§ Required work:
Scan the entries below for the word "hand". Copy out every line in which it occurs.

**** Data for this exercise

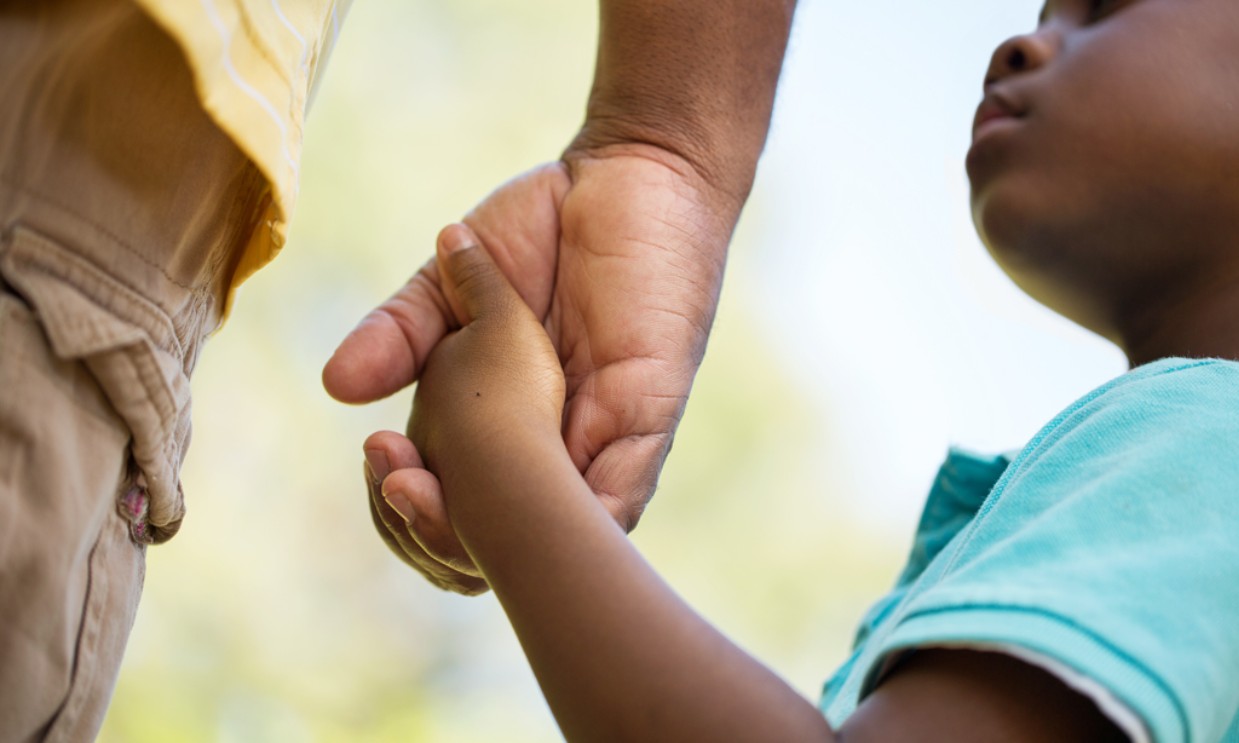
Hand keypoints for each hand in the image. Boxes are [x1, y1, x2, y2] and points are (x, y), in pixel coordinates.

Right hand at [325, 146, 736, 592]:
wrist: (629, 167)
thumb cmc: (547, 224)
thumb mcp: (453, 278)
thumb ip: (402, 331)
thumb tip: (335, 386)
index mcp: (507, 422)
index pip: (457, 503)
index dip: (413, 506)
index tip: (376, 461)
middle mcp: (555, 444)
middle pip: (501, 541)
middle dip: (443, 532)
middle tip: (398, 486)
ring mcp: (605, 436)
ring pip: (559, 536)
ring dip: (495, 533)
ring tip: (435, 499)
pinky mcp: (649, 412)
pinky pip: (624, 492)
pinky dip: (583, 517)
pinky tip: (540, 527)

********

§ Output:
Hand keypoints for each hand in the image. Boxes are [x1, y1, x2, y2] and points are (x, y), in pixel coordinates.
Right hand at [325, 146, 736, 592]:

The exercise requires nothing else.